BRANO PROPOSTO:

★ ★ ★ ★ ★

17 Agosto 2014 1.523 views No CommentStampa questo articolo Stampa questo articolo

Non c’è più tempo da perdere. È inutile minimizzare. Secondo i calcoli del duo Giavazzi-Alesina (che non sono l’Oracolo di Delfi, ma due autorevoli economisti) esiste un caso Italia nella crisi europea. L’Italia è infatti il paese che ha perso più punti di Pil dal 2008. Ben otto, contro i sette della Spagna, mentre la Francia ha perso nulla e la Germania è salita di quattro. Non può reggere una nazione col 43 per cento di disoccupazione giovanile e un debito salito al 133 per cento del Pil. Bisogna muoversi subito con gli strumenti legislativi a disposizione, altrimenti anche il terzo trimestre del 2014 sarà negativo e il debito salirà ancora a causa della recessione.

Se il governo predispone disegni di legge di settore ci vorranno minimo due, tre mesi per approvarli. Dovranno iniziare i lavori in commissione, poi si passerà all’Aula per l’approvazione degli emendamenti e poi sarà la volta del Senato per analogo rito. Se il Senato approverà modifiche si tornerà alla Camera mentre si consumeranno altri dati negativi sull’economia e l’occupazione. L’unica via è agire per decreti, che sono immediatamente esecutivi, e per fiducia ai fini di convertirli in legge entro il limite fissato. Si dirà che non è il metodo più democratico. Il decreto deve contenere i presupposti di necessità e di urgenza.

Ma non c’è niente di più necessario e urgente di un decretone “Salva Italia”. Non c’è niente di più giusto di un intervento immediato per l’emergenza economica e sociale del nostro paese. Certo si tratterebbe di un provvedimento con dispositivi plurimi. Ma cos’erano i decreti Bersani, le cosiddette lenzuolate che contenevano un po’ di tutto? Un decretone che contenga normative nuove sull’economia, sul lavoro, sul fisco, sulla giustizia. Vedo che il 29 agosto il governo pensa a una misura analoga per giustizia, appalti e scuola. Bene, ma non basta.

Quel che occorre è intervenire subito, rinviando poi a leggi di settore più organiche, sul mercato del lavoro, con l’introduzione del contratto unico a tutele crescenti, aggirando così il totem dell’articolo 18 dello statuto dei lavoratori, che se abrogato sic et simpliciter produrrebbe la solita furia iconoclasta della Cgil, magari valutando gli effetti sull’occupazione dopo un anno, una misura seria di prelievo ai fini di giustizia delle pensioni e degli stipendi più alti, valutando anche l’ipotesi di quel prelievo percentuale che il governo Amato fu costretto a fare nel 1992 sui depositi bancari (la chiamassero pure patrimoniale), anche se un intervento occasionale e non strutturale mi lascia perplesso, la diminuzione di un minimo di due punti della pressione fiscale sul lavoro e le imprese, il divieto assoluto dello sciopero nei servizi laddove esista la possibilità di creare un danno ai cittadini (mi dispiace ma i lavoratori di un aeroporto e i bagnini di una spiaggia non possono allontanare dall’Italia il turismo straniero), la velocizzazione della giustizia civile, e altre norme ben conosciute nel settore.

★ ★ ★ ★ ★

DATI REGISTRATI:
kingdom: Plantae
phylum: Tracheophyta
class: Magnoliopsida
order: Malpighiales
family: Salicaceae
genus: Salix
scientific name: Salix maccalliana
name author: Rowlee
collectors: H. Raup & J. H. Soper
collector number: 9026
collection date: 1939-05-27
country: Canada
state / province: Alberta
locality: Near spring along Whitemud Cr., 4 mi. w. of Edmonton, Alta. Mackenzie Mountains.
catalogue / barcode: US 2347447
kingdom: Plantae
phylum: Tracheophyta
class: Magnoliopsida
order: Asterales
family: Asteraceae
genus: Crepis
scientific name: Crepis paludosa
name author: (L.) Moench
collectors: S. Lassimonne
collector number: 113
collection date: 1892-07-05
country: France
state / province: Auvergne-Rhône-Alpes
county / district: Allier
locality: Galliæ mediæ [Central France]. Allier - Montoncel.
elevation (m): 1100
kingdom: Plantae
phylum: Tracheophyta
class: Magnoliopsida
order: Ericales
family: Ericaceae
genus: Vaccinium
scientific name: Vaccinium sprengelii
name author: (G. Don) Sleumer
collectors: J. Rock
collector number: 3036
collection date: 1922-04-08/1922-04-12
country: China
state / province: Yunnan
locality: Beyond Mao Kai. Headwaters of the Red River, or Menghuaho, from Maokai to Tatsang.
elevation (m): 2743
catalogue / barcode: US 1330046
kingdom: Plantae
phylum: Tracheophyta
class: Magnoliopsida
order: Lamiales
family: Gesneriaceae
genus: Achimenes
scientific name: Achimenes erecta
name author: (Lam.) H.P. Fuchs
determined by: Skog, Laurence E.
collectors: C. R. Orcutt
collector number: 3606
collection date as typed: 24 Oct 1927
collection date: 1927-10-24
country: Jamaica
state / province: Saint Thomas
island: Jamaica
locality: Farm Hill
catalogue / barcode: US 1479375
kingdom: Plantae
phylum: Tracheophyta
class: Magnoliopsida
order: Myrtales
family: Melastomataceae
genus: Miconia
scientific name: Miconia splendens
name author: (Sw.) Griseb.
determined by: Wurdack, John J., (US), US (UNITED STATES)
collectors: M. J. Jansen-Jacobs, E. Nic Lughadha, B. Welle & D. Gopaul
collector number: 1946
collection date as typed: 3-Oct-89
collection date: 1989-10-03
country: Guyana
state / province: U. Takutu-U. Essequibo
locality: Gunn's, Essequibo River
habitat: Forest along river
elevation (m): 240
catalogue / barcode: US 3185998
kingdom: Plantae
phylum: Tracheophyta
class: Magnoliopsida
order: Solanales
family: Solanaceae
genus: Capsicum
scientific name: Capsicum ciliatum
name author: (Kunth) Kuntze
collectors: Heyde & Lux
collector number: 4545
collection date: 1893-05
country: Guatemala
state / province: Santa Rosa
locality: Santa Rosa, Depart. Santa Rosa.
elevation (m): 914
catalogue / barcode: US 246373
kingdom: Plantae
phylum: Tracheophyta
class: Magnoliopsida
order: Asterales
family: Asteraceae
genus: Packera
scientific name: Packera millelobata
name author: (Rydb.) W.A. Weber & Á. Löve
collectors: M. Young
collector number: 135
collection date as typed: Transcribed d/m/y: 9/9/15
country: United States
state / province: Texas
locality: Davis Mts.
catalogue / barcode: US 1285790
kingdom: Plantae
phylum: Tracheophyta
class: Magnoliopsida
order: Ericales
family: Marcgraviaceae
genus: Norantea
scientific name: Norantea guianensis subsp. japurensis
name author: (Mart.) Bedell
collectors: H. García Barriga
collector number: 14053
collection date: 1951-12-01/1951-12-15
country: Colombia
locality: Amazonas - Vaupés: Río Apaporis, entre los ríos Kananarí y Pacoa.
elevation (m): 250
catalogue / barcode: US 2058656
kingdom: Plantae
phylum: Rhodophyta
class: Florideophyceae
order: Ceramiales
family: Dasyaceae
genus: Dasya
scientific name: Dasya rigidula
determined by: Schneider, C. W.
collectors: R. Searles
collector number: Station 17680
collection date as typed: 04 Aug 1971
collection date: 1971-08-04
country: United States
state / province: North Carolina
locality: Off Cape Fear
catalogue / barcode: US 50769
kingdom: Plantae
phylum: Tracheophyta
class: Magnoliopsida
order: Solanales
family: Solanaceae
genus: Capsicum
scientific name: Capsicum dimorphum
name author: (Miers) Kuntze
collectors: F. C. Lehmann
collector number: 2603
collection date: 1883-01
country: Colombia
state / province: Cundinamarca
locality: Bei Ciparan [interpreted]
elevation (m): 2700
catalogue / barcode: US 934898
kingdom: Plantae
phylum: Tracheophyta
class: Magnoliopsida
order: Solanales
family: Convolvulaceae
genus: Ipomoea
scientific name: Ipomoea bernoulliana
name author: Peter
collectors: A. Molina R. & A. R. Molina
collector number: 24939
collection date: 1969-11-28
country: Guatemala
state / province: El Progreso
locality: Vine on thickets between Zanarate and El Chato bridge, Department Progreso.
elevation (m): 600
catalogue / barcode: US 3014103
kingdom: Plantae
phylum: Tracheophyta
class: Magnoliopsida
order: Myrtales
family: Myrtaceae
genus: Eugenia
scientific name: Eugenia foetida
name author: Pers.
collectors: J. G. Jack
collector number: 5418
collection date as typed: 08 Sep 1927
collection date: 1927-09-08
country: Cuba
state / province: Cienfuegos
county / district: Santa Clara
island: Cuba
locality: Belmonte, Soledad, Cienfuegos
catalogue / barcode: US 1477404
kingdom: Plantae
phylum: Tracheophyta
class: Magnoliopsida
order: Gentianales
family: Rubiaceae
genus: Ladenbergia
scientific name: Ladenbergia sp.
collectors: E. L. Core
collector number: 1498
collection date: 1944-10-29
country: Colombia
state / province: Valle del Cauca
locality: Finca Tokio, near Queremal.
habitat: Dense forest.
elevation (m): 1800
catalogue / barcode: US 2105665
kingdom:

★ ★ ★ ★ ★

CONSEGNA: Secondo il brano, quanti punti di Pil ha perso l'Italia dal 2008? Le righe provengono da una fonte diversa dal brano.

RISPOSTA: Dal 2008 l'Italia ha perso otto punti di Pil.